In an appraisal proceeding, a court may fill a "valuation gap"
A significant valuation gap between the market's perception of a company and the company's operative reality could result in a divergence between deal value and fair value, according to the Court. As the Court explains, given analysts' focus on short-term results, a valuation gap may occur soon after a company engages in a significant capital expenditure program and such investment has yet to pay off (as was the case in Dell, as the company recently had spent nearly US$14 billion in a campaign to reorient its long term direction). The existence of a valuation gap may enable potential buyers to offer an attractive premium over the trading price of a company's shares while keeping purchase price at a significant discount to the company's intrinsic value. In an appraisal analysis, therefore, a court may intervene to compensate for a valuation gap.

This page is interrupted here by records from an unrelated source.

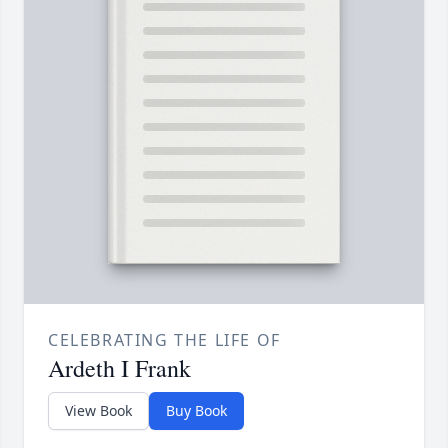
CELEBRATING THE LIFE OF
Ardeth I Frank
View Book
Buy Book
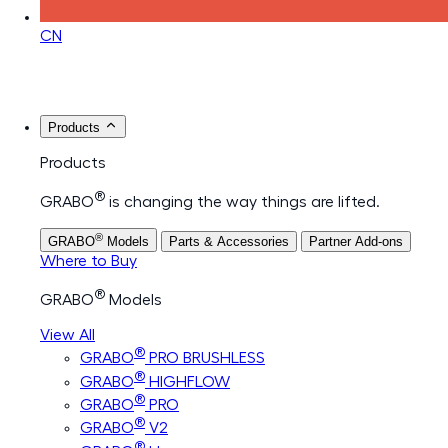
CN
Products
Products
®
GRABO
is changing the way things are lifted.
®
GRABO
Models
Parts & Accessories
Partner Add-ons
Where to Buy
®
GRABO
Models
View All
®
GRABO
PRO BRUSHLESS
®
GRABO
HIGHFLOW
®
GRABO
PRO
®
GRABO
V2
®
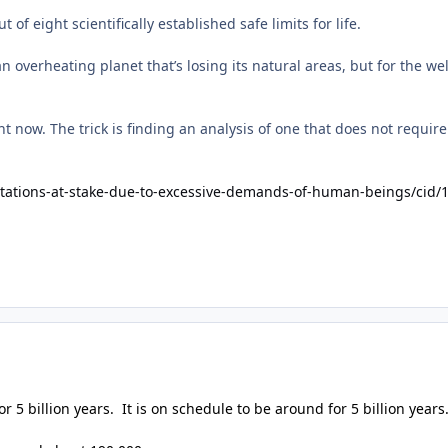
f eight scientifically established safe limits for life.
n overheating planet that’s losing its natural areas, but for the 
ht now. The trick is finding an analysis of one that does not requi
itations-at-stake-due-to-excessive-demands-of-human-beings/cid/
 5 billion years. It is on schedule to be around for 5 billion years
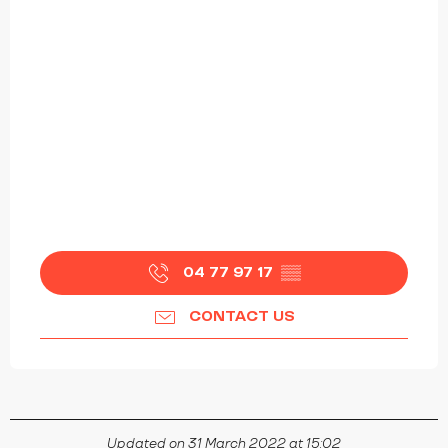
04 77 97 17
▒▒
CONTACT US
Updated on 31 March 2022 at 15:02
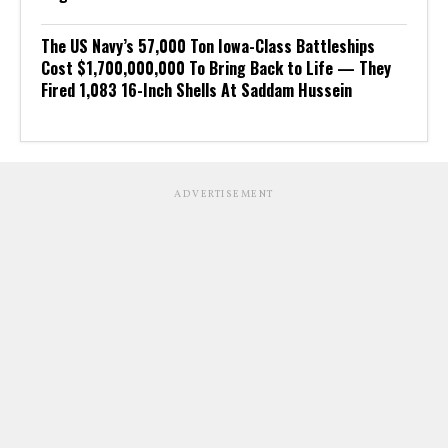
The US Navy’s 57,000 Ton Iowa-Class Battleships
Cost $1,700,000,000 To Bring Back to Life — They
Fired 1,083 16-Inch Shells At Saddam Hussein
ADVERTISEMENT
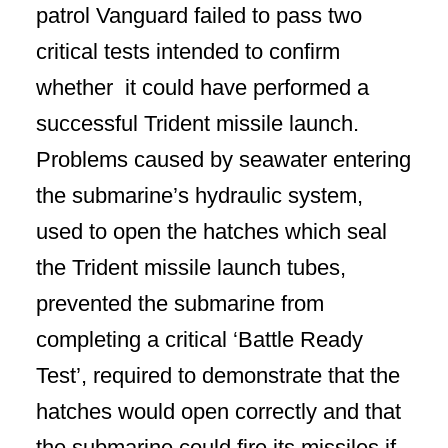
patrol Vanguard failed to pass two
critical tests intended to confirm
whether it could have performed a
successful Trident missile launch.
Problems caused by seawater entering
the submarine’s hydraulic system,
used to open the hatches which seal
the Trident missile launch tubes,
prevented the submarine from
completing a critical ‘Battle Ready
Test’, required to demonstrate that the
hatches would open correctly and that
the submarine could fire its missiles if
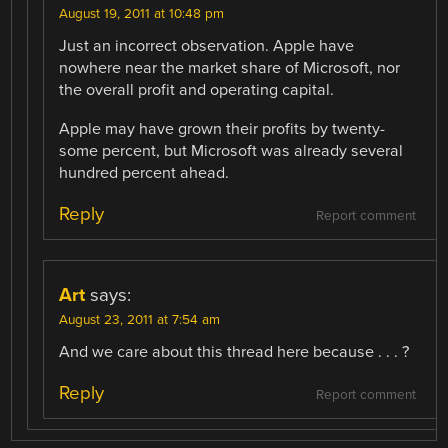
August 19, 2011 at 10:48 pm
Just an incorrect observation. Apple have
nowhere near the market share of Microsoft, nor
the overall profit and operating capital.
Apple may have grown their profits by twenty-
some percent, but Microsoft was already several
hundred percent ahead.
Reply
Report comment
Art
says:
August 23, 2011 at 7:54 am
And we care about this thread here because . . . ?
Reply
Report comment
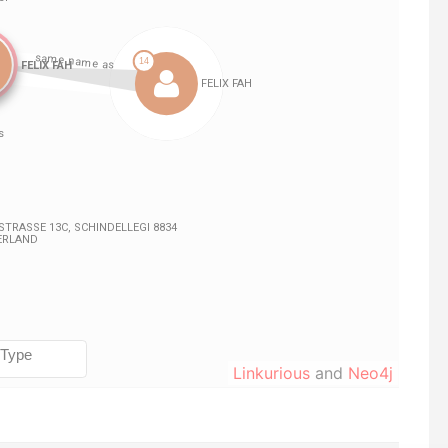
Linkurious
and
Neo4j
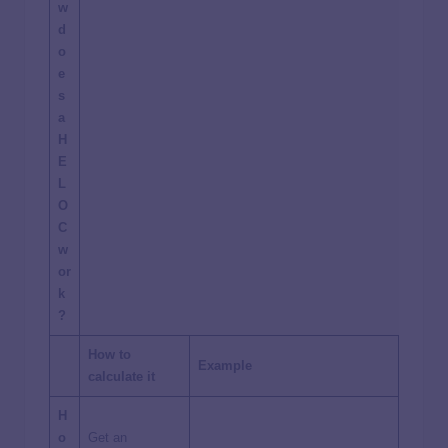
w
d
o
e
s
a
H
E
L
O
C
w
or
k
?
How to
Example
calculate it
H
o
Get an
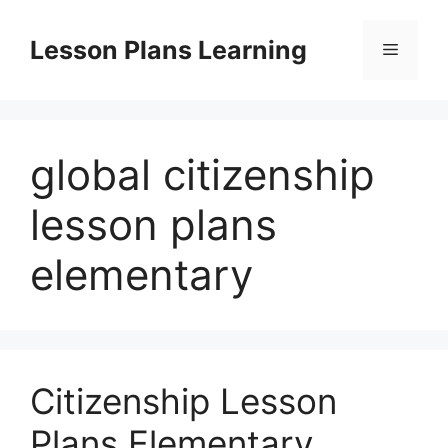
Skip
to
Lesson Plans Learning
Menu
content
global citizenship
lesson plans
elementary
Citizenship Lesson
Plans Elementary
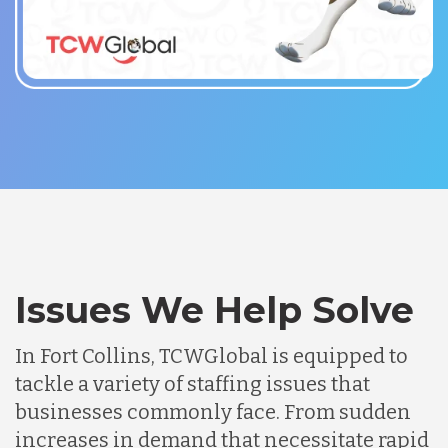
Issues We Help Solve
In Fort Collins, TCWGlobal is equipped to
tackle a variety of staffing issues that
businesses commonly face. From sudden
increases in demand that necessitate rapid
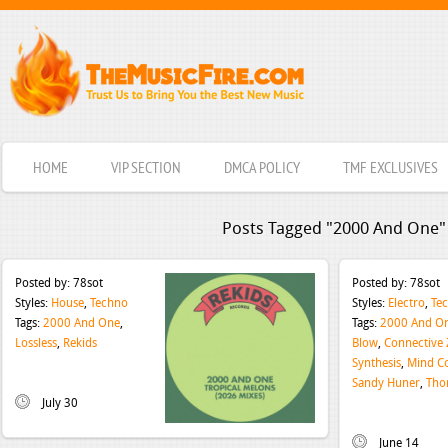
HOME
VIP SECTION
DMCA POLICY
TMF EXCLUSIVES
Posts Tagged "2000 And One"
Posted by:
78sot
Posted by:
78sot
Styles:
House
,
Techno
Styles:
Electro
,
Te
Tags:
2000 And One
,
Tags:
2000 And O
Lossless
,
Rekids
Blow
,
Connective
Synthesis
,
Mind Co
Sandy Huner
,
Tho
July 30
June 14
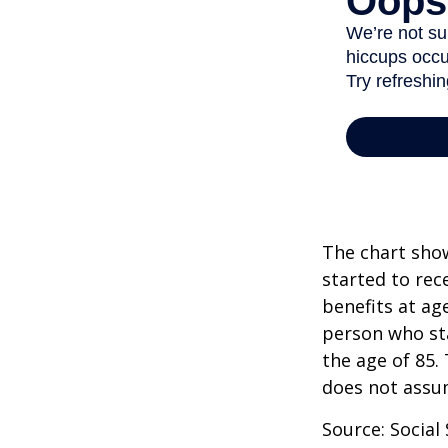
The chart show
started to rec
benefits at ag
person who sta
the age of 85.
does not assu
Source: Social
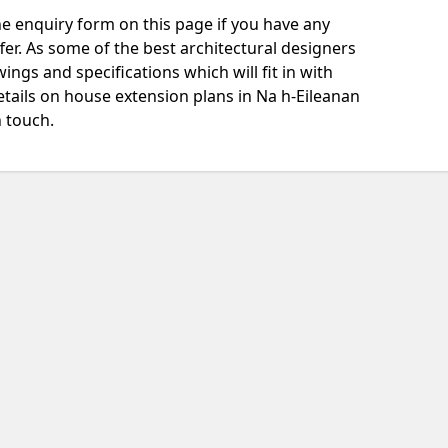
e enquiry form on this page if you have any
fer. As some of the best architectural designers
ngs and specifications which will fit in with
tails on house extension plans in Na h-Eileanan
n touch.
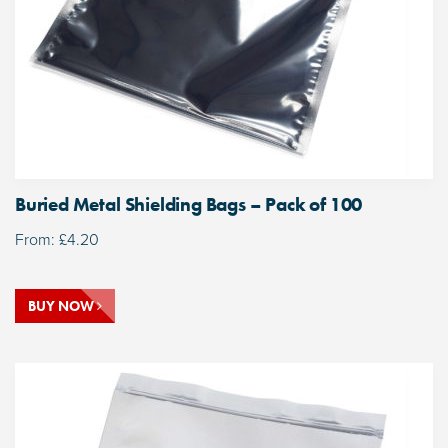
Buried Metal Shielding Bags – Pack of 100
From:
£
4.20
BUY NOW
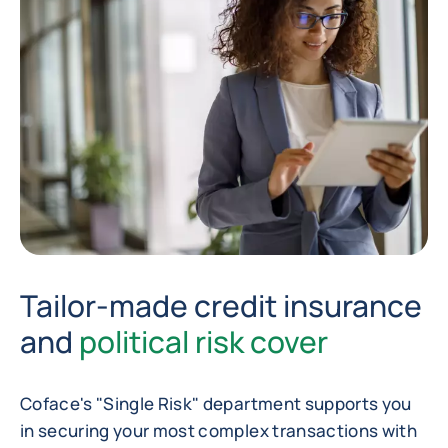
Tailor-made credit insurance
and
political risk cover
Coface's "Single Risk" department supports you
in securing your most complex transactions with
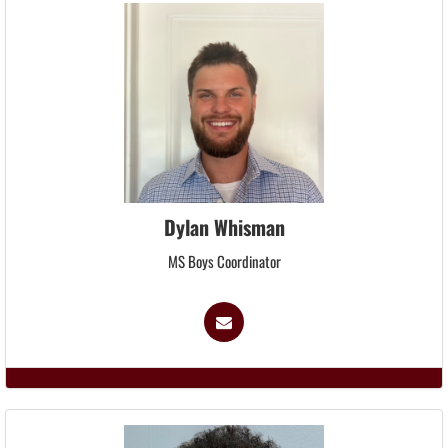
Dylan Whisman
MS Boys Coordinator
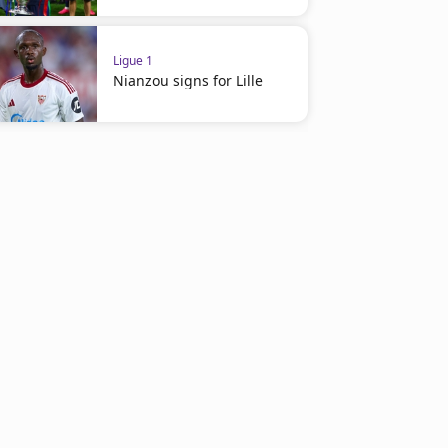
Ligue 1
Nianzou signs for Lille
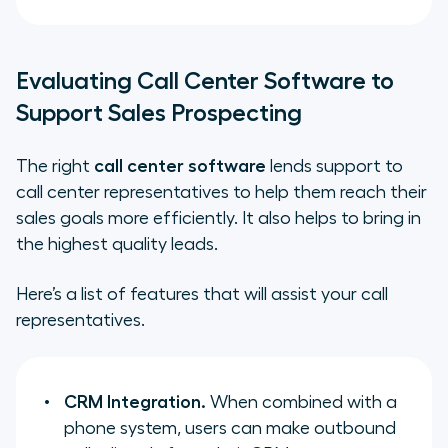
Evaluating Call Center Software to
Support Sales Prospecting
The right
call center software
lends support to
call center representatives to help them reach their
sales goals more efficiently. It also helps to bring in
the highest quality leads.
Here’s a list of features that will assist your call
representatives.
CRM Integration.
When combined with a
phone system, users can make outbound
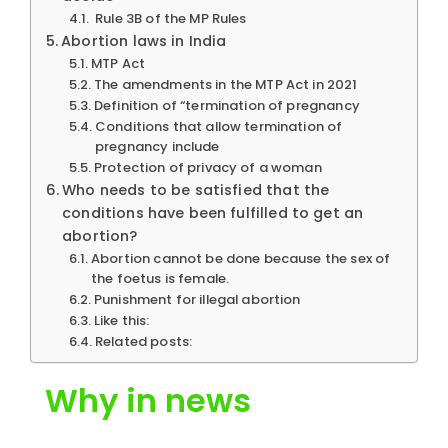
Rule 3B of the MP Rules
Abortion laws in India
MTP Act
The amendments in the MTP Act in 2021
Definition of “termination of pregnancy
Conditions that allow termination of
pregnancy include
Protection of privacy of a woman
Who needs to be satisfied that the
conditions have been fulfilled to get an
abortion?
Abortion cannot be done because the sex of
the foetus is female.
Punishment for illegal abortion
Like this:
Related posts:
Why in news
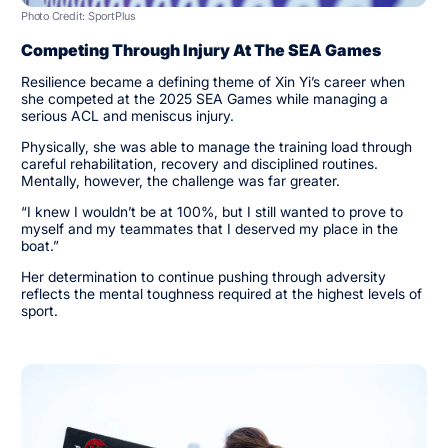
Photo Credit: SportPlus
Competing Through Injury At The SEA Games
Resilience became a defining theme of Xin Yi’s career when
she competed at the 2025 SEA Games while managing a
serious ACL and meniscus injury.
Physically, she was able to manage the training load through
careful rehabilitation, recovery and disciplined routines.
Mentally, however, the challenge was far greater.
“I knew I wouldn’t be at 100%, but I still wanted to prove to
myself and my teammates that I deserved my place in the
boat.”
Her determination to continue pushing through adversity
reflects the mental toughness required at the highest levels of
sport.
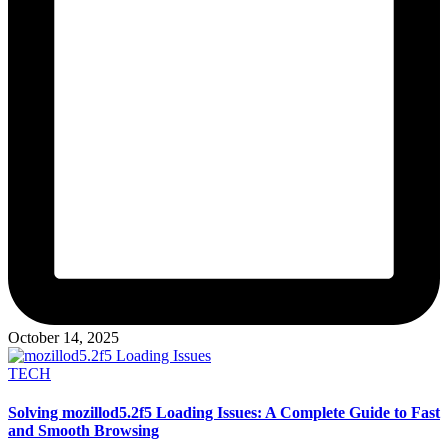
October 14, 2025
Posted
TECH
in
Solving mozillod5.2f5 Loading Issues: A Complete Guide to Fast
and Smooth Browsing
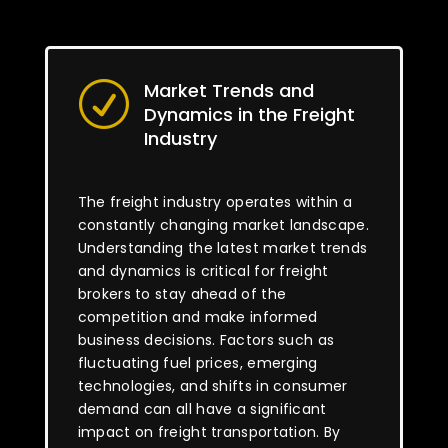
Market Trends and
R
Dynamics in the Freight
Industry
The freight industry operates within a
constantly changing market landscape.
Understanding the latest market trends
and dynamics is critical for freight
brokers to stay ahead of the
competition and make informed
business decisions. Factors such as
fluctuating fuel prices, emerging
technologies, and shifts in consumer
demand can all have a significant
impact on freight transportation. By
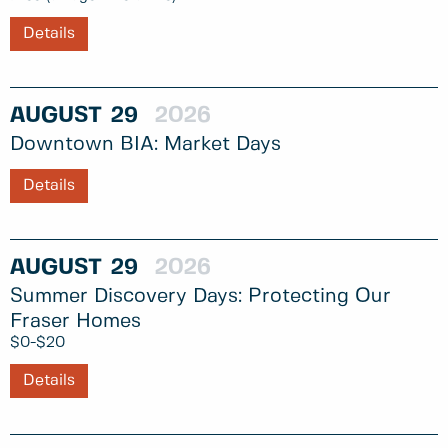
Details
AUGUST
29
2026
Downtown BIA: Market Days
Details
AUGUST
29
2026
Summer Discovery Days: Protecting Our
Fraser Homes
$0-$20
Details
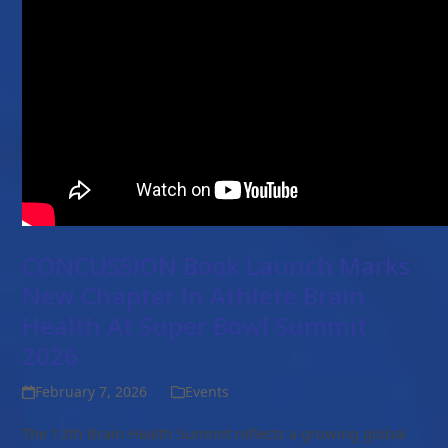
CONCUSSION Book Launch Marks
New Chapter In Athlete Brain
Health At Super Bowl Summit
2026
February 7, 2026
Events
The 13th Brain Health Summit reflects a growing global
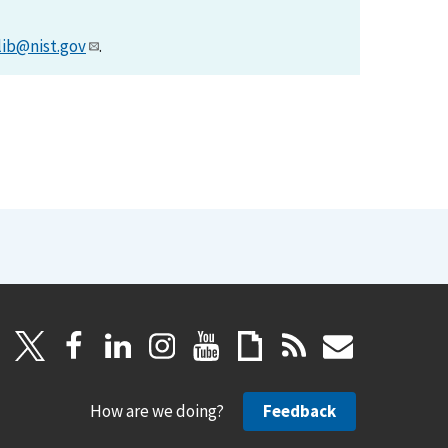
lib@nist.gov
.
How are we doing?
Feedback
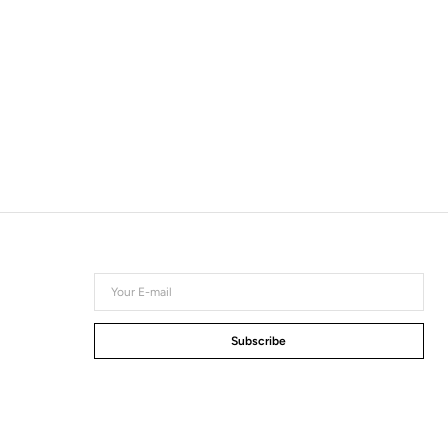
Your
E-
mail
Subscribe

Pre-signing competition may be critical to achieving fair value
Limited pre-signing competition can be an impediment to achieving fair value even if a robust post-signing market check is undertaken during a "go-shop" period given numerous disincentives facing would-be topping go-shop bidders, according to the Court. In particular, the ability for the incumbent buyer to make at least one matching bid in the event of a superior proposal from a third party – a common feature of a go-shop – may have a chilling effect on go-shop bids, especially when the target company is large and complex and therefore requires significant and costly due diligence by the go-shop bidder. The chilling effect may be accentuated in the context of a management-led buyout, in which the incumbent buyer presumably has the best knowledge about the company's prospects and therefore presumably has priced the company properly; moreover, a go-shop bidder in this context must overcome the lack of support from management, which support may be an asset impacting valuation in and of itself. Indeed, in the Dell case, evidence showed that only three financial sponsors and no strategic bidders were involved in the pre-signing sale process, and even though 60 potential buyers were contacted during the go-shop phase, the Court still found that the lack of pre-signing competition rendered the merger consideration unreliable. The fact that the go-shop process in the Dell transaction attracted two higher bids, which ultimately led to a 2% increase in merger consideration, did not change the Court's analysis. According to the Court, the two higher go-shop bids (from financial sponsors using a leveraged buyout model) was another indicator that the transaction was undervalued.
The Dell decision highlights the fact that appraisal exposure remains an important consideration for buyers. As we learn from the decision, courts may not consider deal value to be a reliable indicator of fair value – particularly in a management-led buyout – when a purchase price is derived primarily from a leveraged buyout model, the target company's stock price suffers from a "valuation gap" and/or there is limited pre-signing competition.